Ricotta with Strawberry, Cherry or Fig Compote in Balsamic Vinegar: A Quick and Tasty Appetizer
Ingredients (for 2 people)
- 250 g of fresh ricotta (you can also use another soft cheese, such as stracciatella or mascarpone)
- 2 tablespoons of Midolini Balsamic Strawberry Compote Alternative: Midolini Balsamic Cherry Compote or Midolini Balsamic Fig Compote
- Balsamic Midolini Aged 10 or 15 Years (optional, to add a finishing touch)
- Fresh mint leaves (optional, for garnish)
- Fresh fruit (optional, to accompany: strawberries, cherries, or sliced figs)

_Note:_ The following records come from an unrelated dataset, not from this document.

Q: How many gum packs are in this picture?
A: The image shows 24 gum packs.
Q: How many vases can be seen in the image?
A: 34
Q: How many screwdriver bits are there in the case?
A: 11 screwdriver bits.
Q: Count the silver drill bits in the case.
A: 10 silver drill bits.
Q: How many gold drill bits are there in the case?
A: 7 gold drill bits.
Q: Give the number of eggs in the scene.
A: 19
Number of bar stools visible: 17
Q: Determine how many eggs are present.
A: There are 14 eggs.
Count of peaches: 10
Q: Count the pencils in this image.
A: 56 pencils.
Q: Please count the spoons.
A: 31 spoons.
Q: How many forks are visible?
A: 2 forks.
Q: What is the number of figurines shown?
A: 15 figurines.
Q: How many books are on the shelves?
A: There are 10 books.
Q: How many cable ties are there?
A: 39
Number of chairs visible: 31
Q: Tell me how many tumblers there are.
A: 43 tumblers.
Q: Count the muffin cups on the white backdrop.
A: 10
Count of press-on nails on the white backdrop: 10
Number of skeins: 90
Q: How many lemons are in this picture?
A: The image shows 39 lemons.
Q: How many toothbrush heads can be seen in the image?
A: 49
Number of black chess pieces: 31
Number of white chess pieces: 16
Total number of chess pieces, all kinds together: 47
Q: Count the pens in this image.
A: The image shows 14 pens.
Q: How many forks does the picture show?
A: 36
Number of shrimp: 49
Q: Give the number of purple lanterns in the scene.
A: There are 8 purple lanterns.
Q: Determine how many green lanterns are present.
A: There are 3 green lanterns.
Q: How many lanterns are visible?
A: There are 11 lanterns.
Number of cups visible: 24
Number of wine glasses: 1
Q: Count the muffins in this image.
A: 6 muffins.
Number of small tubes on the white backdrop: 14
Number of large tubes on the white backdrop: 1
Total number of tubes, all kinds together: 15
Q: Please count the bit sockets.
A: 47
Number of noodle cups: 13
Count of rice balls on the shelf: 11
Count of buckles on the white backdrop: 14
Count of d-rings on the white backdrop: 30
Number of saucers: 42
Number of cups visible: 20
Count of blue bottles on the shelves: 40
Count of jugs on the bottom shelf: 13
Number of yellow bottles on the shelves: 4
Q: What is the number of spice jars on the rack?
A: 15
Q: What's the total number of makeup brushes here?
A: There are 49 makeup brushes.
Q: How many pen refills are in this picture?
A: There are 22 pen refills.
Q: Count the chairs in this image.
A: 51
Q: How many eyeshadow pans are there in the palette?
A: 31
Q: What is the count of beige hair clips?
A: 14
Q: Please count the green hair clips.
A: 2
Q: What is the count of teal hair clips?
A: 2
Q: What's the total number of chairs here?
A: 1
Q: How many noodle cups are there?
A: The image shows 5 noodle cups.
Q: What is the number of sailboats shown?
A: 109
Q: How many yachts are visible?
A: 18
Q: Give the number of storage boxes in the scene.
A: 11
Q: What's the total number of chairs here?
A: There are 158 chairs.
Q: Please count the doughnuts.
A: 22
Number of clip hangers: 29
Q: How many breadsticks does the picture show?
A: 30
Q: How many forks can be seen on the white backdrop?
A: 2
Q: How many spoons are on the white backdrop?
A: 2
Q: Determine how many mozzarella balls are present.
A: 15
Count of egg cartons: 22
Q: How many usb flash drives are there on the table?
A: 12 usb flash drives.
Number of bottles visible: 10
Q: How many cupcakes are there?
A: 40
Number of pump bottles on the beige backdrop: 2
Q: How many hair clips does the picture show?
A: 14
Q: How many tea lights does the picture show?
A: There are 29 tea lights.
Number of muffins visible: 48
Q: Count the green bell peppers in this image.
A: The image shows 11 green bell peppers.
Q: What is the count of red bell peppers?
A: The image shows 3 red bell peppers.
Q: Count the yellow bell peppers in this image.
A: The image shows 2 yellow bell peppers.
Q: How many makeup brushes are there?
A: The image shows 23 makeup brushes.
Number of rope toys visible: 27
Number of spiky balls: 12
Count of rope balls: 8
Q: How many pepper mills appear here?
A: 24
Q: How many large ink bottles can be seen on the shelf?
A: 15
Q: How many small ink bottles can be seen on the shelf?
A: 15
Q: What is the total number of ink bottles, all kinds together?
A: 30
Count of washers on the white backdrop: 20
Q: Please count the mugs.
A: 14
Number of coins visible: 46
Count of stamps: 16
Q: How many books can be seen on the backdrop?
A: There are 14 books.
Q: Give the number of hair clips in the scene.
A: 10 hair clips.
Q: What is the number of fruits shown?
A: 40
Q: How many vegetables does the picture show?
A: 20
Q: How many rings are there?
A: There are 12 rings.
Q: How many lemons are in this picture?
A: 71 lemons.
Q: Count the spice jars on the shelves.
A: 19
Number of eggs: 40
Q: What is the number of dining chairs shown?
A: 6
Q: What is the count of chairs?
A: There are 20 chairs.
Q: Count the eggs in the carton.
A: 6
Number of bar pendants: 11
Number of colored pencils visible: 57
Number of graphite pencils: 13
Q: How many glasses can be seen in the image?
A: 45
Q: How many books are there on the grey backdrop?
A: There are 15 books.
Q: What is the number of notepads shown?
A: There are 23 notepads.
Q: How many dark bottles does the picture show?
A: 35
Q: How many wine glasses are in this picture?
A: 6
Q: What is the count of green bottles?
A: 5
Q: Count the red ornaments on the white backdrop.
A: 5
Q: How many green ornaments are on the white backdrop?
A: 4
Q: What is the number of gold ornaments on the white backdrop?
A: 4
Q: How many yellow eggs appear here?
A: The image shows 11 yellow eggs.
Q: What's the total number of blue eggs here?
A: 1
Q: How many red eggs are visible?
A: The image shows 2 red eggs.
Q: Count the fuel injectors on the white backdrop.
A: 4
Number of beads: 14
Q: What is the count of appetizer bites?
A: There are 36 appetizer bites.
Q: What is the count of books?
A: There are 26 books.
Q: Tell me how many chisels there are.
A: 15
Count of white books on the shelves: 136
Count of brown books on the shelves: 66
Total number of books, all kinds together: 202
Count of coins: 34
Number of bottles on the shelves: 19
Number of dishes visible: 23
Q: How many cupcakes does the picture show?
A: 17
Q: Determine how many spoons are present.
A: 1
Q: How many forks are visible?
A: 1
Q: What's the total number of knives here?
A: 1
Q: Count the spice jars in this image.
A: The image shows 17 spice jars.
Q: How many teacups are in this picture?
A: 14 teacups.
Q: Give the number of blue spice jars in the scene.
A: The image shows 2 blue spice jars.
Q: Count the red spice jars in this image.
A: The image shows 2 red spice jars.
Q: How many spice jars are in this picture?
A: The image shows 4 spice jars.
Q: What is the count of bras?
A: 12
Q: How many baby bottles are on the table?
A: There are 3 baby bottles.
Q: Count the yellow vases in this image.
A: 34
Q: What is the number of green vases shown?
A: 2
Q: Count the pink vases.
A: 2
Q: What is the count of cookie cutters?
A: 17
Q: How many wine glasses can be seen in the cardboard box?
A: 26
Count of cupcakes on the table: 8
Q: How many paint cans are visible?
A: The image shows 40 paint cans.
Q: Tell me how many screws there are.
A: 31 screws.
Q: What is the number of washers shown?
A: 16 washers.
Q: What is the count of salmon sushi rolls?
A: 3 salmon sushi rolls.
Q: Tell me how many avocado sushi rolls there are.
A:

- Extra virgin olive oil (for a final drizzle, optional)
Procedure
1Prepare the fresh cheese:
Drain the ricotta well to remove excess whey and make the cheese creamier. If you want, you can also work it with a fork to make it softer and velvety.
Arrange the ricotta on a serving dish, forming small portions or leaving it whole, depending on your preference.
Add the fruit compote to the balsamic vinegar:
Choose the Midolini Strawberry, Cherry or Fig Compote with Balsamic Vinegar. Add a generous spoonful of the compote over the ricotta.
If you like, drizzle with a little Midolini Balsamic Vinegar Aged 10 or 15 Years to enhance the flavour and give a more intense balsamic note to the dish.
Garnish and serve:
Garnish with some fresh mint leaves for a touch of freshness.
If you like, you can add some sliced fresh fruit (strawberries, cherries or figs), to make the dish even richer and more colorful.
Serve:
Serve this dish as an appetizer or as an elegant snack, accompanied by toasted bread or croutons, if desired.